[Opening Provided information section]

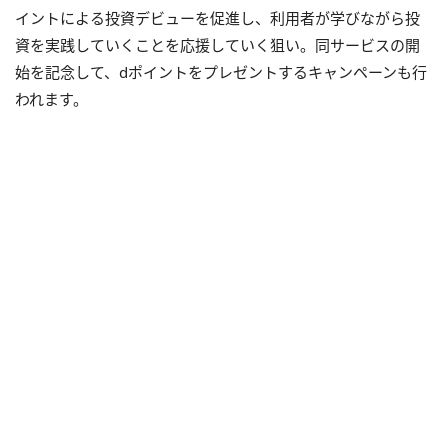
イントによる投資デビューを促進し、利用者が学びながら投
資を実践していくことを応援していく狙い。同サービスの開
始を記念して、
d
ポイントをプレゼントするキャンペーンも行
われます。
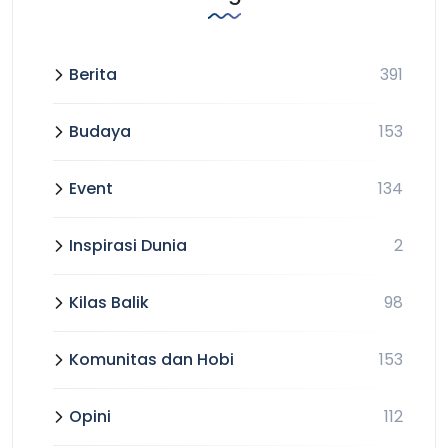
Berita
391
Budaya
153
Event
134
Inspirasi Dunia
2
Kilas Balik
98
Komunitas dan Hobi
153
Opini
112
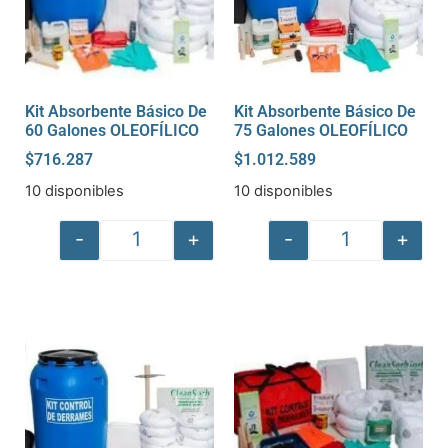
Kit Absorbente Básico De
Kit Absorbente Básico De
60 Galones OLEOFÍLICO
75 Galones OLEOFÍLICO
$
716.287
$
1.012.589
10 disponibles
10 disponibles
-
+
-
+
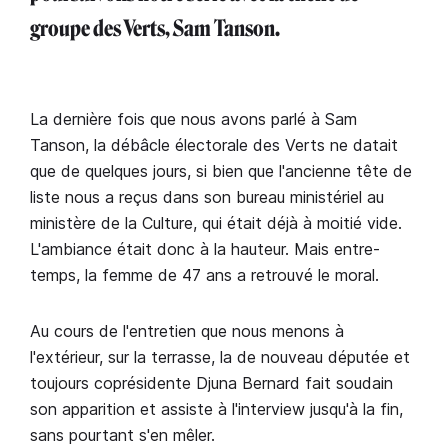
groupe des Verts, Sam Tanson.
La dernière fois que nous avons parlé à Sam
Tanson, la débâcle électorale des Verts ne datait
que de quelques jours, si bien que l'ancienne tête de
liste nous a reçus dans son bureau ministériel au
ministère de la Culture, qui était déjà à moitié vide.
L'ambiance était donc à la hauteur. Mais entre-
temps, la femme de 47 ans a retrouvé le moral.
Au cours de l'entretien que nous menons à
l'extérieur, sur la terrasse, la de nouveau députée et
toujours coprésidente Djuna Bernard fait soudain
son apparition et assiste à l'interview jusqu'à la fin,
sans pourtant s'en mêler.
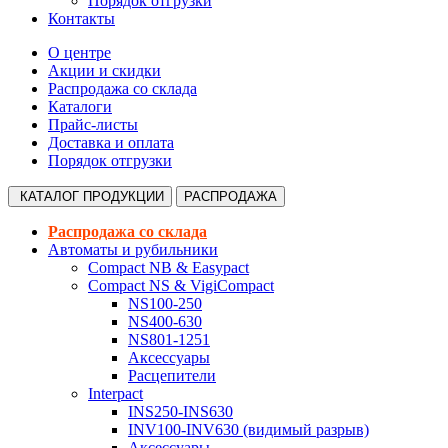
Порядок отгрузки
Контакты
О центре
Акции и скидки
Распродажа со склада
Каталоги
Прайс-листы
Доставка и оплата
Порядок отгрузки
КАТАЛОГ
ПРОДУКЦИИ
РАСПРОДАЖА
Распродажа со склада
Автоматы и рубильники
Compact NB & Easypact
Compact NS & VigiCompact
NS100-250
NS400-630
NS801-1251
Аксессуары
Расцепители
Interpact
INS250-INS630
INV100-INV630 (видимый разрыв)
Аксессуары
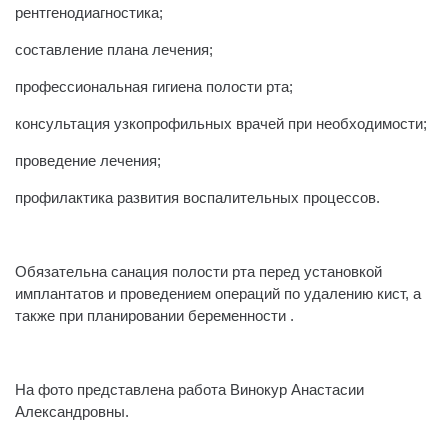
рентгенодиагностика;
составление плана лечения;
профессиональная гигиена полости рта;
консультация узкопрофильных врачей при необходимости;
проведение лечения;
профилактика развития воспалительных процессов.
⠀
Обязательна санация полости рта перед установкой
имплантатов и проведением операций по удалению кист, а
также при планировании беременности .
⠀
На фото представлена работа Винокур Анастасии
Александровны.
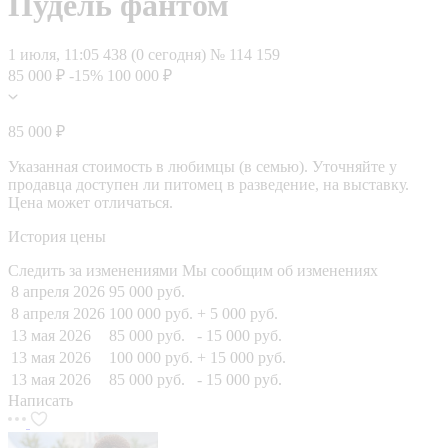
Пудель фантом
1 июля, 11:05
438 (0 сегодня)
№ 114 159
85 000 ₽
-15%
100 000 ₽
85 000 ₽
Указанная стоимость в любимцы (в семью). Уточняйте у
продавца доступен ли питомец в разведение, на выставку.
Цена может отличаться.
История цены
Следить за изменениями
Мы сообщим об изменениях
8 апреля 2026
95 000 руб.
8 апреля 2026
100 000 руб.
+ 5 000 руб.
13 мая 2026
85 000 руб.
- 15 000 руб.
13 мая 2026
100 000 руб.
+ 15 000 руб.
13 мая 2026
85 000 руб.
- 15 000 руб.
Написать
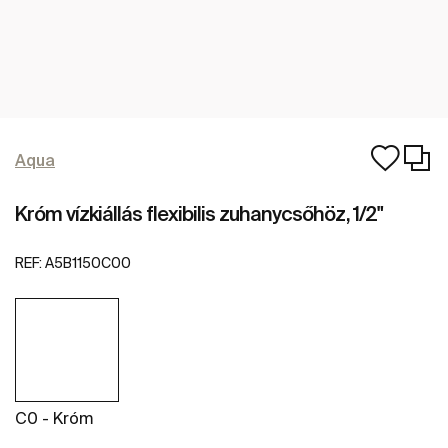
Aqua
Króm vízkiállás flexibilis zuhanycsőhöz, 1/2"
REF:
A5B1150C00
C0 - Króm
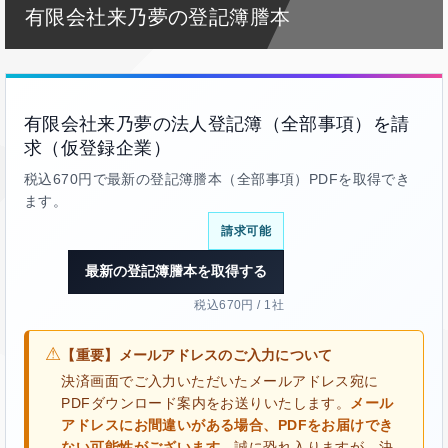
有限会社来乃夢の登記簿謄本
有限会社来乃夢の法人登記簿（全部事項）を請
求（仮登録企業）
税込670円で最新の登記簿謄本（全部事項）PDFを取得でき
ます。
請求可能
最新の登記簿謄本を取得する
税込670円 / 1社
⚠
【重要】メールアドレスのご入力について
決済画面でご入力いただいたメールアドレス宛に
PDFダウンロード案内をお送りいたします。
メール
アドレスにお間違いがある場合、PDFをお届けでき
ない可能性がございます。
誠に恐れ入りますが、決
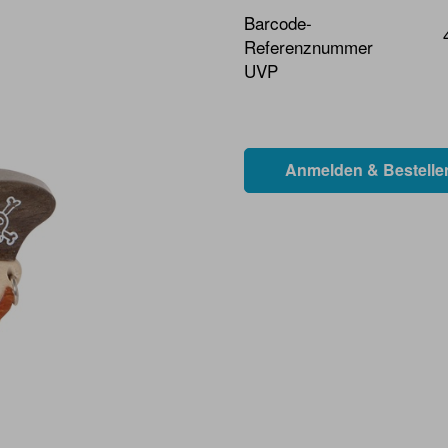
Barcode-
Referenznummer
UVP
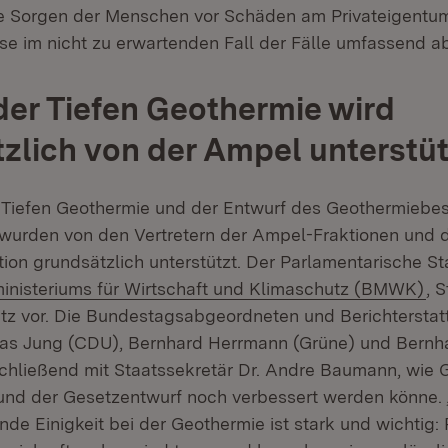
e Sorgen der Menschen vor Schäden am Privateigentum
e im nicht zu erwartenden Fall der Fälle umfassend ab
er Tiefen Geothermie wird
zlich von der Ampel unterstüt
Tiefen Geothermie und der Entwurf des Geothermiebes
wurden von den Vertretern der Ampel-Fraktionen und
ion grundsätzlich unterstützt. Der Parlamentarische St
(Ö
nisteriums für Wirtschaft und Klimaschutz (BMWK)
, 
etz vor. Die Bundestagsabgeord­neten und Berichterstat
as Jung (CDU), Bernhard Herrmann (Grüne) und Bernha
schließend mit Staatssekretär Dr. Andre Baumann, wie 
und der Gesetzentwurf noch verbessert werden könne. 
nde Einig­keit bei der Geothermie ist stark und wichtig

[Closing Provided information section]
[Opening Provided information section]

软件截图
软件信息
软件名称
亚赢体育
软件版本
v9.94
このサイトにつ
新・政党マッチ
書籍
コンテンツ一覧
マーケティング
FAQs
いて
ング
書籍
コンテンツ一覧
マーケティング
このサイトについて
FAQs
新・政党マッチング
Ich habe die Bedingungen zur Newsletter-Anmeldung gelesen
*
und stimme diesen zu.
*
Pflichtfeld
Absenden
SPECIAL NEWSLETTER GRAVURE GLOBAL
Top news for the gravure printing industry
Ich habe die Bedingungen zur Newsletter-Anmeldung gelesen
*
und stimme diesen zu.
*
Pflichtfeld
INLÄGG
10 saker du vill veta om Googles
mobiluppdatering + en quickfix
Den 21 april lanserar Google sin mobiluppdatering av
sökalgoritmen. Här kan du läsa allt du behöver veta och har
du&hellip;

[Closing Provided information section]

Leave out every picture, and copy exactly the lines above starting at the one holding "Автоматы и рубильники" and ending at the one holding "e im nicht zu", no more and no less.

▶ Solution to this exercise:
Автоматы и рубильники
Compact NB & Easypact
Compact NS & VigiCompact
NS100-250
NS400-630
NS801-1251
Аксессуары
Расцепители
Interpact
INS250-INS630
INV100-INV630 (видимый разрыв)
Аксессуары
рентгенодиагностика;
составление плана лечения;
профессиональная гигиена полости рта;
консультация узкопрофильных врачей при необходимости;
проведение лечения;
профилактика развития воспалительных процессов.
⠀
Обязательна санация полости рта перед установкой
имплантатов и проведением операций по удалению кист, а
также при планировании беременности .
⠀
На фото представлена работа Винокур Анастасии
Александровны.
Пудель фантом
1 июля, 11:05
438 (0 сегодня)
№ 114 159
85 000 ₽
-15%
100 000 ₽
85 000 ₽
Указанная стоимость в любимцы (в семью). Уточняйте у
продавца доступен ли питомец в разведение, на выставку.
Цена может отличаться.
История цены
Следить за изменениями
Мы сообщим об изменениях
8 апреля 2026
95 000 руб.
8 апреля 2026
100 000 руб.
+ 5 000 руб.
13 мая 2026
85 000 руб.
- 15 000 руб.
13 мая 2026
100 000 руб.
+ 15 000 руб.
13 мая 2026
85 000 руб.
- 15 000 руб.
Написать
Aqua
Króm vízkiállás flexibilis zuhanycsőhöz, 1/2"
REF:
A5B1150C00
C0 - Króm
有限会社来乃夢の登記簿謄本
有限会社来乃夢の法人登記簿（全部事項）を請
求（仮登録企業）
税込670円で最新の登記簿謄本（全部事項）PDFを取得でき
ます。
請求可能
最新の登記簿謄本を取得する
税込670円 / 1社
⚠
【重要】メールアドレスのご入力について
決済画面でご入力いただいたメールアドレス宛に
PDFダウンロード案内をお送りいたします。
メール
アドレスにお間違いがある場合、PDFをお届けでき
ない可能性がございます。
誠に恐れ入りますが、決
Barcode-
Referenznummer
UVP
e Sorgen der Menschen vor Schäden am Privateigentum
e im nicht zu erwartenden Fall der Fälle umfassend ab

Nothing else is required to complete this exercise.